Franck Louvrier : La loi SRU, Solidarité et renouvellement urbain, a été votée en 2000, sous le gouvernement Jospin. Elle fait obligation aux communes qui ne disposent pas du taux légal de 25 % de logements sociaux, d’opérer tous les trois ans un rattrapage de leur déficit. La ville dispose aujourd’hui de 816 logements sociaux, soit un taux de 7,94 %, bien en deçà de l’objectif gouvernemental. Je rappelle que la ville avait 4 % de logements sociaux en 2001. L’effort a donc été important, mais pas suffisant aux yeux de l’État, ce qui amène la préfecture à nous signifier qu’ils vont signer des arrêtés de carence quant à l’application de la loi SRU pour notre ville et d’autres communes de la presqu’île. Malheureusement, cette loi condamne sans prendre en compte l’effort fait par rapport au foncier disponible, car il n’y a pas beaucoup de foncier disponible sur notre territoire et il est beaucoup plus difficile de faire un effort. Ce n’est pas la première fois que cela arrive et l’État décide, pour la deuxième fois, de sanctionner notre commune. Cela a pour conséquence le transfert du droit de préemption de l’État à la préfecture pendant trois ans, ce qui signifie que nous n’avons plus, en tant que mairie, la maîtrise pour préempter des terrains sur le territoire communal. Ensuite, cela majore des pénalités financières, aux alentours de 230 000 € par an, sans doute plus. Il y a aussi l’obligation de disposer de 30 % de logements sociaux dans les opérations immobilières.

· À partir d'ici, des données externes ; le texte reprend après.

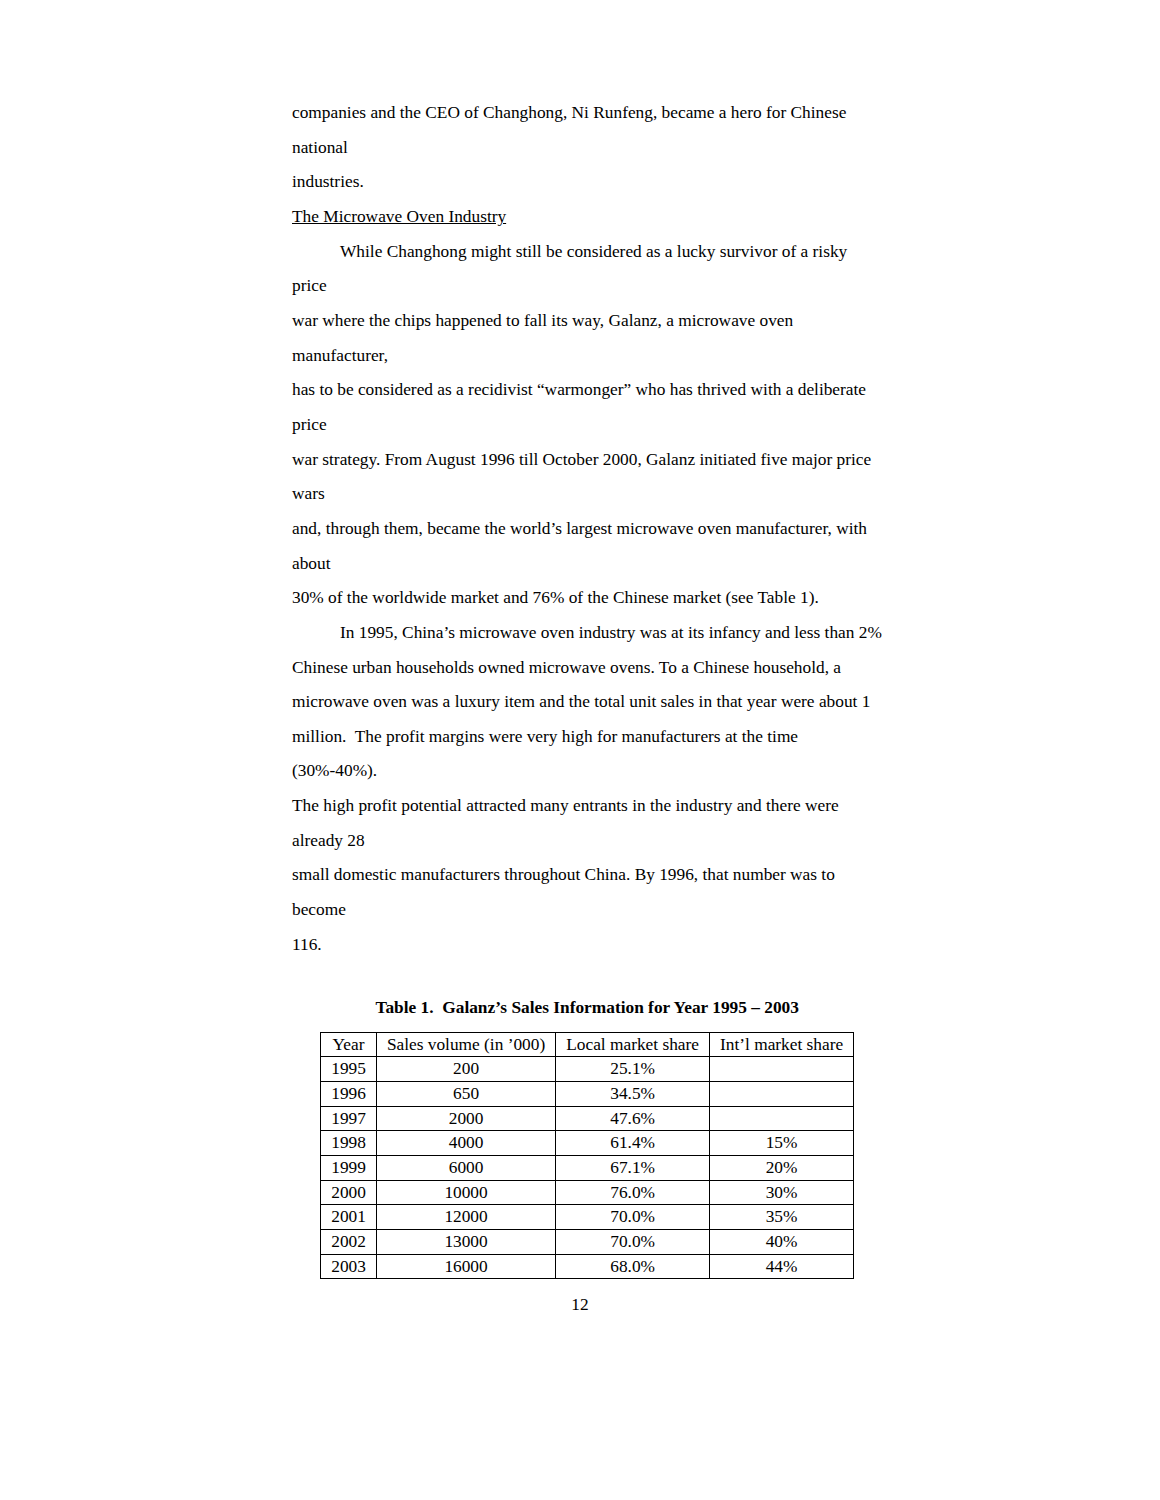companies and the CEO of Changhong, Ni Runfeng, became a hero for Chinese national
industries.
The Microwave Oven Industry
While Changhong might still be considered as a lucky survivor of a risky price
war where the chips happened to fall its way, Galanz, a microwave oven manufacturer,
has to be considered as a recidivist “warmonger” who has thrived with a deliberate price
war strategy. From August 1996 till October 2000, Galanz initiated five major price wars
and, through them, became the world’s largest microwave oven manufacturer, with about
30% of the worldwide market and 76% of the Chinese market (see Table 1).
In 1995, China’s microwave oven industry was at its infancy and less than 2%
Chinese urban households owned microwave ovens. To a Chinese household, a
microwave oven was a luxury item and the total unit sales in that year were about 1
million. The profit margins were very high for manufacturers at the time (30%-40%).
The high profit potential attracted many entrants in the industry and there were already 28
small domestic manufacturers throughout China. By 1996, that number was to become
116.
Table 1. Galanz’s Sales Information for Year 1995 – 2003
| Year | Sales volume (in ’000) | Local market share | Int’l market share |
| 1995 | 200 | 25.1% | |
| 1996 | 650 | 34.5% | |
| 1997 | 2000 | 47.6% | |
| 1998 | 4000 | 61.4% | 15% |
| 1999 | 6000 | 67.1% | 20% |
| 2000 | 10000 | 76.0% | 30% |
| 2001 | 12000 | 70.0% | 35% |
| 2002 | 13000 | 70.0% | 40% |
| 2003 | 16000 | 68.0% | 44% |
12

Enfin, il y a la perte des droits de réservation sur l’attribution des logements sociaux. Il y a toujours une part des logements sociaux qui est attribuée par la mairie : or, aujourd’hui, ce sera la préfecture…
Pourquoi la droite n’a-t-elle pas remis en cause cette loi ?
On peut faire tout et son contraire avec une loi. L’application bête et méchante d’un texte de loi, de façon idéologique, cela crée toujours des conséquences néfastes pour la gestion des communes. Lorsque la droite était aux responsabilités, nous avions maintenu l’objectif de 20 %, contre 25 % avec le gouvernement Macron, mais nous n’avions pas demandé aux préfets d’être aussi durs à l’endroit des communes qui avaient des difficultés foncières. Cette loi est difficilement applicable sur tout le territoire et la ministre en charge du Logement, Emmanuelle Wargon, a décidé d’être très pénalisante sur l’application de la loi, sans prendre en compte les difficultés que nous pouvons avoir. Lors du deuxième semestre 2021, nous prévoyons de livrer 261 logements sociaux neufs, ce qui est très important. Mais lorsque j’entends la ministre, elle évoque la mauvaise volonté, ce qui est faux car la ville fait des efforts. Malheureusement, elle incarne exactement ce que je n’aime pas au sein de l’État, à savoir la technocratie parisienne coupée des réalités : car si elle avait été élue, elle aurait compris qu’il ne faut pas stigmatiser les maires. Ces déclarations gendarmesques révèlent l’état d’esprit du pouvoir en ce moment, qui ne fait pas confiance aux élus. Cette tentation de verticalité de l’exercice du pouvoir ne fait que se confirmer.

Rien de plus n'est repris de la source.